▶ [ТЕКСТ ДЛЯ ЧТЕНИЯ]:
::::::

Все вы хвастаетесь зря,
Я хотя и неуклюж,
Но не мне бояться луж —
Ведь у каждого утёнка
Есть на лапках перепонка,
Чтобы плавать и нырять,
Чтобы воду загребать.
Быстро лужу переплыл,
Раньше всех на месте был.
Эта сказка для ребят,
Что хвастливее цыплят.
Я собрал несколько стихов и принёс в редакцию местного журнала «На рубеже». Литературная жизнь Петрозаводска была намного скромней, чем в Москве, детских поэтов вообще не было. Секретарь редакции молодой поэт Марат Тарасов быстро при мне прочитал стихи, расспросил меня — кто я и что делаю, сказал:
— Что ж, стихи вполне подходящие. Я доложу на заседании редколлегии, думаю, мы напечатаем.
Так, в 1955 году я впервые опубликовал детские стихи и даже получил скромный гонорар. Кстати, плата за стихи была выше, чем плата за ночное дежурство в больнице.
Я очень радовался, перечитывая напечатанные стихи, и мне показалось, что я пишу в стиле Корнея Чуковского. В России было два корифея детской поэзии — Корней Чуковский и Самуил Маршак. Мне больше нравились стихи Чуковского. И я набрался смелости и послал ему несколько стихов. До сих пор не понимаю, как я решился. Ведь он, старый знаменитый человек, уже полвека был крупным литератором, автором книг о русской и мировой литературе и к тому же кумиром всех детей и родителей России.

::::::

▶ [ЗАПИСИ]:
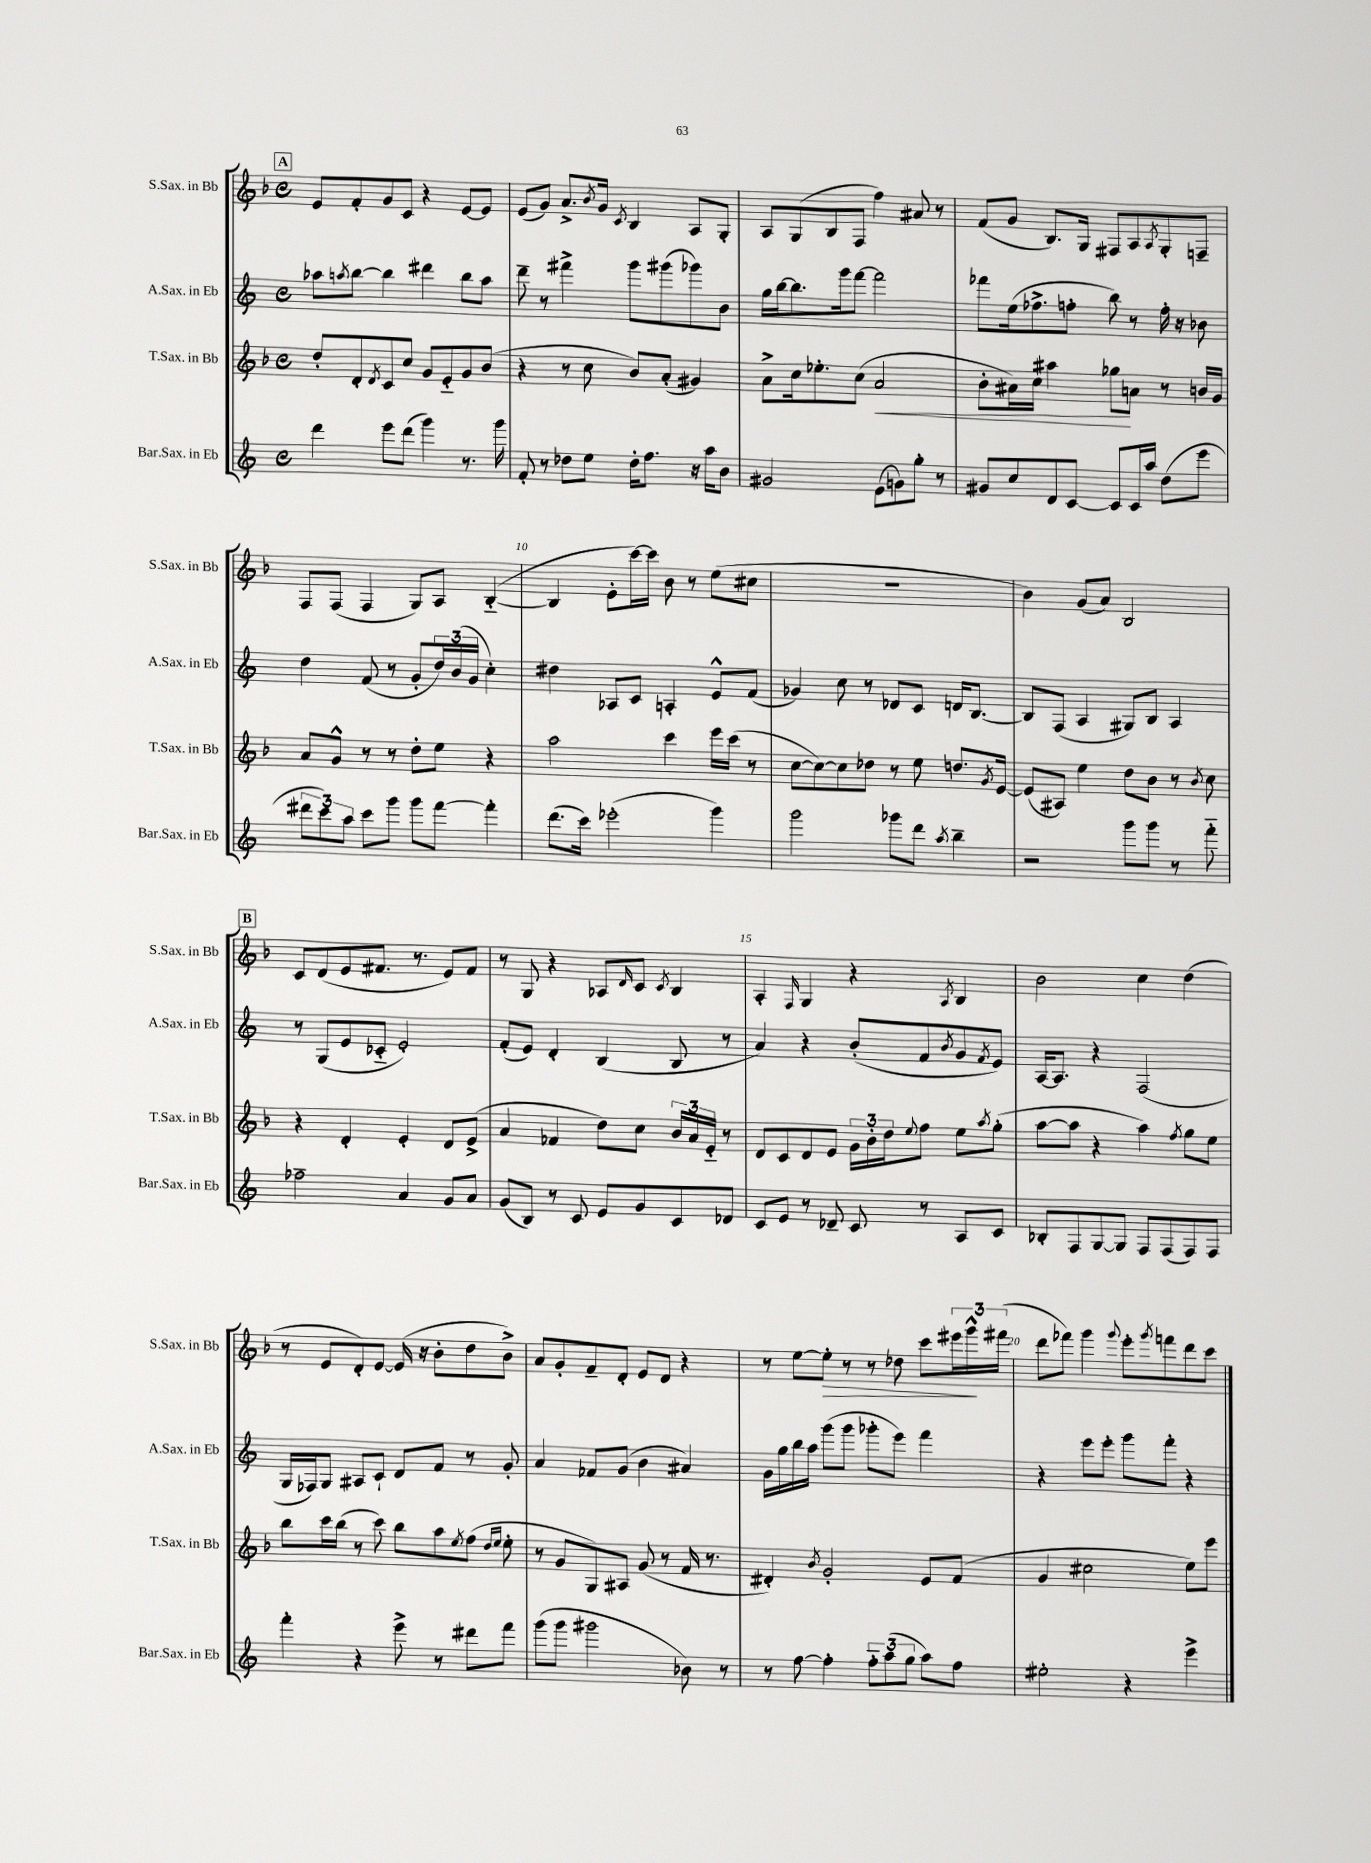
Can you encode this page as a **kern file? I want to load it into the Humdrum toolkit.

**kern	**kern	**dynam	**kern	**kern	**dynam
*part4	*part3	*part3	*part2	*part1	*part1
*staff4	*staff3	*staff3	*staff2	*staff1	*staff1
*I"Bar.Sax. in Eb	*I"T.Sax. in Bb	*	*I"A.Sax. in Eb	*I"S.Sax. in Bb	*
*I'Bar.Sax. in Eb	*I'T.Sax. in Bb	*	*I'A.Sax. in Eb	*I'S.Sax. in Bb	*
*clefG2	*clefG2	*	*clefG2	*clefG2	*
*k[]	*k[b-]	*	*k[]	*k[b-]	*
*M4/4	*M4/4	*	*M4/4	*M4/4	*
*met(c)	*met(c)	*	*met(c)	*met(c)	*
!!LO:REH:place=s1:t=A
=5	=5	=5	=5	=5	=5
4ddd\	8dd'/L	.	8aa-X\L	8e/L	.
.	.	.	8qaan/	.	.
.	8d'/	.	[8bb\J	8f'/	.
.	8qd/	.	.	.	.
8eee\L	8c/	.	4bb\]	8g/	.
(8ddd\J	8cc/J	.	.	8c/J	.
4ggg\)	8g/L	.	4ddd#X\	4r	.
.	8e/	.	.	.	.
8.r	8g/	.	8bb\L	[8e/L	.
.	(8b-/J	.	8aa\J	8e/J]	.
16ggg\	.	.	.	.	.
=6	=6	=6	=6	=6	=6
8f'/	4r	.	8ddd~\	(8e/L	.
8r	.	.	8r	8g/J)	.
8dd-X\L	8r	.	4fff#X^\	8.a^/L	.
8ee\J	8cc\	.	.	.	.
.	.	.	.	8qb-/	.
.	.	.	.	16g/Jk	.
.	.	.	.	8qc/	.
16dd-'\KL	8b-/L)	.	8ggg\L	4B-/	.
8.ff\J	.	.	.	.	.
.	(8a'/J	.	(8ggg#X\	.	.
16r	4g#X/)	.	8ggg-X\)	8A/L	.
16aa\KL	.	.	.	.	.
8b\J	.	.	8b\J	8G'/J	.
=7	=7	=7	=7	=7	=7
2g#X/	8a^\L	.	16gg\LL	8A/L	.
.	.	.	[16bb\J	.	.
.	16cc\k	.	8.bb\]	(8G/	.
.	8.ee-X'\	.	.	.	.
.	.	.	.	8B-/	.
.	.	.	16ggg\k	.	.
.	(8cc\J	.	[8fff\J	8F/J	.
!	!	!LO:HP:b	!	!	!
(8e\L	2a/	<	2fff\]	4ff\)	.
8gn\)	.	.	.	.	.
8gg'\J	.	.	.	8a#X/	.
8r	.	.	.	8r	.
=8	=8	=8	=8	=8	=8
8g#X/L	8b-'\L	.	8fff-X\L	(8f/L	.
8cc/	16a#X\L)	.	(16ee\k	8g/J	.
.	16cc\JJ	.	8.ff-X^\	.	.
8d/	4aa#X\	.	.	8.B-/L)	.
[8c/J	.	.	8ffn'\J	.	.
.	.	.	.	16G/Jk	.
8c/L]	8gg-X\L	.	8bb\)	8F#X/L	.
16c/L	8an\J	[	8r	8A/	.
16aa/JJ	.	.	.	.	.
.	.	.	.	8qA/	.
(8dd\L	8r	.	16ff'\	8G'/	.
.	.	.	16r	.	.
8eee\J	16bn/LL	.	8b-X\	8Fn~/J	.
.	16g/JJ	.	.	.	.
!!LO:LB:g=z
=9	=9	=9	=9	=9	=9
12ddd#X\L	8a/L	.	4dd\	8F/L	.
12ccc\)	.	.	.	.	.
.	8g^^/J	.	.	(8F/J	.
12aa\J	.	.	.	.	.
8ccc\L	8r	.	(8f/	4F/	.
8ggg\J	8r	.	8r	.	.
8ggg\L	8dd'\L	.	8g'/L	8G/L)	.
[8fff\J	8ee\J	.	24dd/L)	8A/J	.
.	.	.	(24b/	.	.
.	.	.	24g/JJ	.	.
4fff'\]	4r	.	4cc'\)	([4B-/	.
=10	=10	=10	=10	=10	=10
(8.ddd\L	2aa\	.	4dd#X\	4B-/]	.
16ccc\Jk)	.	.	.	.	.
(2eee-X'\	.	.	8A-X/L	8e'\L	.
.	.	.	8c/J	[16ccc\L)	.
.	.	.	.	16ccc\JJ]	.
.	4ccc\	.	4An'/	8b-\	.
.	.	.	.	8r	.
4ggg\)	16eee\LL	.	8e^^/L	(8ee\L	.
.	(16ccc\JJ	.	.	.	.
.	8r	.	(8f/J	8cc#X\J	.
=11	=11	=11	=11	=11	=11
2ggg\	[8cc\L	.	4g-X/)	1r	.
.	8cc\_)	.	.	.	.
.	8cc\]	.	8cc\	.	.
.	8dd-X\J	.	8r	.	.
8ggg-X\L	8r	.	8d-X/L	.	.
8ddd\J	8ee\	.	8c/J	.	.
8qaa/	.	.	.	.	.
4bb~\	8.ddn/L	.	16dn/KL	.	.
.	.	.	[8.B/J	.	.
.	8qg/	.	.	.	.
.	[16e/Jk	.	.	.	.
=12	=12	=12	=12	=12	=12
2r	(8e/L]	.	8B/L]	4b-\)	.
.	8A#X/J)	.	(8F/J	.	.
.	4ee\	.	4A/	(8g/L	.
.	.	.	.	8a/J)	.
8ggg\L	8dd\L	.	8G#X/L)	2B-/	.
8ggg\J	8b-\J	.	8B/J	.	.
8r	8r	.	4A/	.	.
.	8qb-/	.	.	.	.
8fff\	8cc\	.	.	.	.
!!LO:LB:g=z
!!LO:REH:place=s1:t=B
=13	=13	=13	=13	=13	=13
2ff-X~\	4r	.	8r	8c/L	.
.	.	.	(8G/L	(8d/	.
.	4d'/	.	8e/	8e/	.
.	.	.	8c-X/J	8.f#X/J	.
4a/	4e'/	.	2e'/)	.	.
.	.	.	.	8.r	.
8g/L	8d/L	.	.	8e/L)	.
8a/J	(8e^/J	.	.	8f#/J	.
=14	=14	=14	=14	=14	=14
(8g/L	4a/	.	(8f'/L	8r	.
8B/J)	.	.	8e/J)	8G/	.
8r	4f-X/	.	4d'/	4r	.
8c/	.	.	.	.	.
8e/L	8dd\L)	.	(4B/	8A-X/L	.
.	.	.	.	16qqd/	.
8g/	8cc\J	.	.	8c/J	.
.	.	.	.	8qc/	.
8c/	24b-/LL	.	8B/	4B-/	.
.	24a/	.	.	.	.
.	24e/JJ	.	.	.	.
8d-X/J	8r	.	8r	.	.
=15	=15	=15	=15	=15	=15
8c/L	8d/L	.	4a/)	4A'/	.
8e/J	8c/	.	.	.	.
.	.	.	.	16qqF/	.
8r	8d/	.	4r	4G/	.
8d-X~/	8e/J	.	.	.	.
8c/	24g\LL	.	(8b'/L	4r	.
.	24b-'\	.	.	.	.
.	24dd\J	.	.	.	.
.	8qqee/	.	.	.	.
8r	8ff\J	.	8f/	.	.
.	.	.	8qb/	8qA/	.
8A/L	8ee\L	.	8g/	4B-/	.
.	8qaa/	.	8qf/	.	.
8c/J	(8gg'\J	.	8e/J)	.	.
=16	=16	=16	=16	=16	=16
8B-X'/L	[8aa\L	.	[16A/KL	2b-\	.
.	.	.	8.A/J]	.	.
8F/	8aa\J]	.	.	.	.
[8G/	4r	.	4r	.	.
8G/J]	.	.	.	.	.
8F/L	4aa\)	.	(2F/	4cc\	.
(8F/	.	.	.	.	.
.	8qff/	.	.	.	.
8F/)	8gg\L	.	.	(4dd\	.
8F/J	8ee\J	.	.	.	.
!!LO:LB:g=z
=17	=17	=17	=17	=17	=17
4fff'\	8bb-\L	.	16G/LL	8r	.
.	.	.	16F-X/J)	.	.
.	16ccc\L	.	8G/J	8e/L	.
.	(16bb-\JJ	.	.	.	.
4r	8r	.	8A#X/L	8d'/)	.
.	8ccc\)	.	8c`/J	[8e/J	.
8eee^\	8bb-\L	.	8d/L	(16e/]	.
.	.	.	.	16r	.
8r	8aa\	.	8f/J	8b-'\L	.
.	8qee/	.	.	.	.
8ddd#X\L	(8ff\J	.	8r	8dd\	.
.	16qqdd/LL	.	.	.	.
.	16qqee/JJ	.	.	.	.
8fff\J	8ee'\	.	8g'/	8b-^\J)	.
=18	=18	=18	=18	=18	=18
(8ggg\L	8r	.	4a/	8a/L	.
8ggg\J	8g/L	.	.	8g'/	.
2ggg#X\	8G/)	.	8f-X/L	8f~/	.
.	8A#X/J	.	(8g/J	8d'/J	.
.	(8g/	.	4b\	8e/L	.
.	8r	.	.	8d/J	.
8b-X\)	16f/	.	4a#X/)	4r	.
.	8.r	.	.	.	.
8r	.	.	.	.	.
=19	=19	=19	=19	=19	=19
8r	4d#X'/)	.	16g\LL	8r	.
.	.	.	16gg\	.	.
[8ff\	.	.	16bb\	[8ee\L	.
.	.	.	16aa\JJ	.	.
.	8qb-/	.	.	.	.
!	!	!	!	!	!LO:HP:b
4ff'\]	2g'/	.	(8ggg\L	8ee'\J]	>
.	.	.	8ggg\J	8r	.
12ff\L	.	.	8ggg-X'\L	8r	.
(12aa\	.	.	.	.	.
.	.	.	8eee\J)	8dd-X\	.
12gg\J	.	.	.	.	.
8aa\L)	8e/L	.	4fff\	8ccc\L	.
8ff\J	(8f/J	.	.	24eee#X\L	.
.	.	.	.	24ggg^^\	.
.	.	.	.	(24fff#X\JJ	]
=20	=20	=20	=20	=20	=20
2ee#X'\	4g/	.	4r	8ddd\L	.
.	.	.	.	8fff-X\J)	.
.	2cc#X\	.	8eee\L	4ggg\	.
.	.	.	8eee'\J	.	.
.	.	.	.	8qqggg/	.
4r	.	.	8ggg\L	8eee'\L	.
.	.	.	.	8qggg/	.
.	.	.	8fff'\J	8fffn\	.
4eee^\	8ee\L)	.	4r	8ddd\	.
.	8eee\J	.	.	8ccc\J	.
==	==	==	==	==	==
*-	*-	*-	*-	*-	*-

::::::

▶ [ЗАДАНИЯ]:
- a) Перепишите из текста для чтения фрагмент, который начинается словами «Все вы хвастаетесь» и заканчивается словами «на месте был.».
- b) Почему, согласно тексту для чтения, автор до сих пор не понимает, как решился послать свои стихи Чуковскому? Ответьте в одном–трех предложениях.
- c) Напишите продолжение текста для чтения, начиная сразу после его последнего предложения.

▶ [ОТВЕТЫ]:
- a)
Все вы хвастаетесь зря,
Я хотя и неуклюж,
Но не мне бояться луж —
Ведь у каждого утёнка
Есть на лапках перепонка,
Чтобы плавать и нырять,
Чтобы воду загребать.
Быстро лужу переплыл,
Раньше всех на месте был.

- b) Чуковский был старым знаменитым человеком и уже полвека считался крупным литератором. Он написал книги о русской и мировой литературе и к тому же был кумиром всех детей и родителей России.

- c)
Я не знал его адрес, написал на конверте: «Москва, Дом писателей, Корнею Чуковскому» (почти как в рассказе Чехова Ванька Жуков писал «На деревню дедушке»). Ох, как я волновался — дойдёт или не дойдёт? На что я рассчитывал? По правде говоря, получить ответ от такого классика я не надеялся.
И однажды я нашёл в почтовом ящике простенький серый конверт, глянул на обратный адрес — незнакомый. От кого письмо? Отправитель — Корней Чуковский. Я вбежал в комнату, открыл конверт и прочитал: «Дорогой поэт..». Я задохнулся от радости. Он писал, что ему понравились мои стихи, он сам отнёс их в издательство Детского календаря. И заканчивал письмо так: «Вообще, сохраняя все пропорции, можно сказать: Старик Чуковский Вас заметил и, в гроб сходя, благословил. Ваш Чуковский».
Я тут же ответил Корнею Ивановичу, поблагодарил и послал ещё несколько стихов. Он снова отвечал, разбирал положительные и слабые стороны стихов, писал: «Ваши стихи очень обрадовали меня: крепкая фактура, власть над материалом, никакой расхлябанности, все винты крепко завинчены, угадывается своя манера, свой голос». Меня поражала не только похвала, но и дружеский тон писем: мне было 25 лет, Чуковский втрое старше меня, классик. Но он пишет мне как почти равному.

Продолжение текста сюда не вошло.